The mother of all museums has graced Tahrir Square since 1902, when daily visitor numbers were in the mere hundreds. It is an old-style storehouse museum, with the ground floor arranged in roughly chronological order, while the upper-floor galleries are more thematic. Now that the treasures of Tutankhamun and others have been moved to the Grand Egyptian Museum (GEM), most visitors to Cairo will skip this site, which is a shame, as it still houses one of the world’s most important collections of Egyptian antiquities. Ahead as you enter is a gallery of predynastic (before 3100BC) objects, including remarkable ivory stick figures and the Narmer Palette, the ancient “foundation stone” marking the unification of Upper and Lower Egypt. Other notable exhibits (though there are many) include the statue and tiled wall from the Step Pyramid of Djoser — the first of its kind in Egypt — and lifesize statues of Prince Rahotep (brother of Khufu, builder of the Great Pyramid) and his wife, Nofret. Also still here is the amazing sycamore sculpture Sheikh el Balad, Arabic for headman of the village, as is the wooden statue of King Hor I and his ka spirit. Upstairs, the gap left by Tutankhamun has been filled by the treasures of his great-grandparents Yuya and Thuya — when their tomb was opened in 1905 the contents were considered the greatest discovery of the time. Also look for the treasures of Psusennes I — late period, but the gold mask is a marvel (£9; egyptianmuseumcairo.eg).

Imhotep Museum, Giza

Mummy of Pharaoh Merenre I from the 6th Dynasty at the Imhotep Museum.

The mummy of Pharaoh Merenre I from the 23rd century BC

ALAMY

Most visitors to Saqqara, the necropolis of the ancient capital Memphis, hurry to see the Step Pyramid and the beautiful Old Kingdom tombs. Before you do that, though, pop into the beautifully curated collection at this museum, just inside the entrance to the site and reopened in December 2023 after years of work following flood damage. If this is your first Egyptian morning, the museum provides a good introduction to Old Kingdom art. Of particular note are fragments from the three and a half miles of tunnels beneath the pyramid, including exquisite stone vessels (there were 40,000 of them) and tiles. There’s also King Merenre I, the oldest known royal mummy (23rd century BC); a carved block showing the effects of a famine; mummified cheese and other food for the afterlife; and the plaster funeral mask of a man called Senu, who lived about four thousand years ago and went out covered in this blaze of colour (included in £10 ticket for Saqqara; Pyramid of Djoser Road).

Graeco-Roman Museum, Alexandria

Artifacts exhibited at the Graeco-Roman Museum in Alexandria, Egypt.

A collection of Greco-Roman statues on display

ALAMY

There are many reasons to make the three-hour journey by train or car from Cairo to Alexandria — to visit the historical library, eat seafood and swim in the Med — but seeing the ancient sites has rarely been one of them.
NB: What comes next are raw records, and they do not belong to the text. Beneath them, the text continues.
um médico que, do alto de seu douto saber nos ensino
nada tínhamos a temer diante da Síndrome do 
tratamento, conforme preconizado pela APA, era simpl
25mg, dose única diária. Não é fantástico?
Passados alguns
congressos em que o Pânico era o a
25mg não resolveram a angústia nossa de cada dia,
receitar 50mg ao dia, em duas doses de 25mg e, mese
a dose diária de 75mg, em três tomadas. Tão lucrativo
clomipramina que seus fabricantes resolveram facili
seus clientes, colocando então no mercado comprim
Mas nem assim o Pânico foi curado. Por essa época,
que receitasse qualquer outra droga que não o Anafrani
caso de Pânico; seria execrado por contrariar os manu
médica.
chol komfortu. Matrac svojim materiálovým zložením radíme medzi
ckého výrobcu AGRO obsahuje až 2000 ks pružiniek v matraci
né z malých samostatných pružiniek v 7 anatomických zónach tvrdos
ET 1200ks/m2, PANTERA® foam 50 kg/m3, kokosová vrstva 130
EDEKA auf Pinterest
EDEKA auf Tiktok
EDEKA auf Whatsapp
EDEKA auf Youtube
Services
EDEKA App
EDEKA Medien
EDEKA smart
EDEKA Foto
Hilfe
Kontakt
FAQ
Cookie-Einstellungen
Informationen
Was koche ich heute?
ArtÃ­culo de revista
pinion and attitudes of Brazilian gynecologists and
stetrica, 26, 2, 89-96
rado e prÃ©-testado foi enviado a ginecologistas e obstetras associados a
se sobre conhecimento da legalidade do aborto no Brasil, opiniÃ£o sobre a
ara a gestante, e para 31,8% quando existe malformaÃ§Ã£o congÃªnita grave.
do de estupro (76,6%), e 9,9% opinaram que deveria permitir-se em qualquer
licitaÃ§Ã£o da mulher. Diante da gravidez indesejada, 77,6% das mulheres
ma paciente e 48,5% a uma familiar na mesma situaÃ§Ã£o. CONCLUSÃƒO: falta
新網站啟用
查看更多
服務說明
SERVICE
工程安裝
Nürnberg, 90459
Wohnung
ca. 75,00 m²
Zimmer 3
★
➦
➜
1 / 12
For one of the great cities of the classical world, Alexandria has little to show beyond the remains of a theatre, mosaic floors, a pillar here, a catacomb there. There was also a dusty old museum, but it closed in 2005 and reopened in 2023 with a striking lack of fanfare. The much enlarged building is a joy, displaying a world-class collection of Greco-Roman art that is much more interesting than the selection at the GEM. Egypt traded with Greece long before Alexander the Great invaded the country in 332BC, and it is fascinating to see the strength of national identities and the cross-fertilisation of cultures — there are plenty of undeniably Greek and Roman figures, along with pure Egyptian ones. Then there are those who cross the divide, such as the Egyptian goddess Isis, worshipped by Greeks and Romans and shown in a series of striking sculptures. Alexandria is a result of this cross-fertilisation — something that this brilliant museum expresses (£7; Al-Mesallah Sharq).